Growing as a Leader
“If we had a keen vision and feeling of all ordinary human life, it would be like hearing the grass grow and the squirrel’s heart beat, and we should die for the roar which lies on the other side of silence.” George Eliot
Ken Wilber states that the average person between ages 25 and 55 only grows .5 stages. This is to say that people largely show very little real growth that would get them to the next stage or level of growth, maturity, or performance. He goes on to suggest that those who spend about an hour per day for four years in disciplined silence seem to achieve about a 2 stage jump in their development. Wow! What would it look like for that kind of performance improvement to emerge within the key areas of our public and private lives?

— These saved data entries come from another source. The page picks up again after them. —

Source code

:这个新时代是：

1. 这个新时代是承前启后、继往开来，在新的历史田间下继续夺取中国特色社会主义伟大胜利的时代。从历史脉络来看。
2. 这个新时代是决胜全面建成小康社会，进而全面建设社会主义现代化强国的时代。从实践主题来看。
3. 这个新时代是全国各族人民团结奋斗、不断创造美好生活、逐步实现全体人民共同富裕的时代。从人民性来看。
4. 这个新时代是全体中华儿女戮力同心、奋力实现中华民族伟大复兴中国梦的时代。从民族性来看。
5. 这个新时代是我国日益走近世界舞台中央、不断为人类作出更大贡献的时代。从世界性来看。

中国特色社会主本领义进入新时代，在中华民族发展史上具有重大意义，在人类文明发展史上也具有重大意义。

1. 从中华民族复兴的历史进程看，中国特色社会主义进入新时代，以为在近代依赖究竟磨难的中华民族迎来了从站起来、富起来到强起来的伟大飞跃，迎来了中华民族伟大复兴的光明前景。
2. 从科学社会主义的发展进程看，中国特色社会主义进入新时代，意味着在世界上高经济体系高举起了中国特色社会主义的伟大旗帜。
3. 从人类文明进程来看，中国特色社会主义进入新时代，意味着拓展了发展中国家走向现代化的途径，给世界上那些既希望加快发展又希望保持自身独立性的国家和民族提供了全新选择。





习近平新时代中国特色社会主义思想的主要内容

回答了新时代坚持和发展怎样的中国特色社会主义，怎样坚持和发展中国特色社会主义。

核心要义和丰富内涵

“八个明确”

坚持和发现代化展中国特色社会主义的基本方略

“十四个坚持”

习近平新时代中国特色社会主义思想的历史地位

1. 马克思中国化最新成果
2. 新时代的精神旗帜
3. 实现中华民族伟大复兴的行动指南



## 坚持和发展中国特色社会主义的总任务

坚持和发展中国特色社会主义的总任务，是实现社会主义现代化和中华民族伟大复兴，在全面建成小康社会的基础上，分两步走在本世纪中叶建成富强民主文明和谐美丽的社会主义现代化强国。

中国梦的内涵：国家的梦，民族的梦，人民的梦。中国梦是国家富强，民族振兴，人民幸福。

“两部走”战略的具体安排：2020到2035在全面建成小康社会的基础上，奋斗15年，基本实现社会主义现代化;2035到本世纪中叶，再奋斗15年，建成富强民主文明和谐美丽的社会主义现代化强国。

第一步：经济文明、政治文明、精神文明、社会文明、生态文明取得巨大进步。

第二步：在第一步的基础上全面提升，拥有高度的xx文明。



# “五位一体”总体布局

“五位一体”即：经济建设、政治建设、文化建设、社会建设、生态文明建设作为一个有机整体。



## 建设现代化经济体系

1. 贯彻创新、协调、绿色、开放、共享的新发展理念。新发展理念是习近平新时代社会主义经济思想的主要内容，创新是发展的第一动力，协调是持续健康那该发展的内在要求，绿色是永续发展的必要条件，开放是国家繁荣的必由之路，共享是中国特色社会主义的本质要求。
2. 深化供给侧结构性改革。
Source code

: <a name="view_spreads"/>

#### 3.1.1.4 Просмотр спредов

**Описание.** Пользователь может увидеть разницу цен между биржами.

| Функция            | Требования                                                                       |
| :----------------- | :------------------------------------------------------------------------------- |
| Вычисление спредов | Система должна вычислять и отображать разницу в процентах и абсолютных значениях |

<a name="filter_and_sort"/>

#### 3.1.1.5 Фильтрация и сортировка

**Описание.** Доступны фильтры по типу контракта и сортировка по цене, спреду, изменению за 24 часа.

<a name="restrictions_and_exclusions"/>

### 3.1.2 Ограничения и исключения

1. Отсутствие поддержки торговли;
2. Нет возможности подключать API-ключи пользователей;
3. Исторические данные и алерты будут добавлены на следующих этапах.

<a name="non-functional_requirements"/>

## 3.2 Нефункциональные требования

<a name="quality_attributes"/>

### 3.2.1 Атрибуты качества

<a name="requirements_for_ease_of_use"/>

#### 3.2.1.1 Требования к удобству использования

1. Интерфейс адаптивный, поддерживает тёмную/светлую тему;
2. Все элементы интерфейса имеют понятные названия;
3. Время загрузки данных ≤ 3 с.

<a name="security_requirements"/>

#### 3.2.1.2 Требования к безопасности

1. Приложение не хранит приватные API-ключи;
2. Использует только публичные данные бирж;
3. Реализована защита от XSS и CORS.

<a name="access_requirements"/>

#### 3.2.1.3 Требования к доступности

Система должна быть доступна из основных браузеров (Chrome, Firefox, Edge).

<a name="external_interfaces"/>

The notion and practice of silence, solitude, prayer, or meditation seems ridiculous against the pressures, demands and common pace of life. For most, I think the idea of entering into these alien practices feels like giving up something that is impossible to relinquish. What is too often missed is that this experience of stilling and resting in our gravitational center is about a presence gained with ourselves, others and the larger world, more than it is a matter of absence. We don’t necessarily need to go somewhere, close off, shut down, as much as learn to attend, hold, experience life as subject versus the sterile norm of making it a thing. This quieting helps us see, hear, be and do with increased purity and potency. When that happens, we hear the roar which lies on the other side of silence.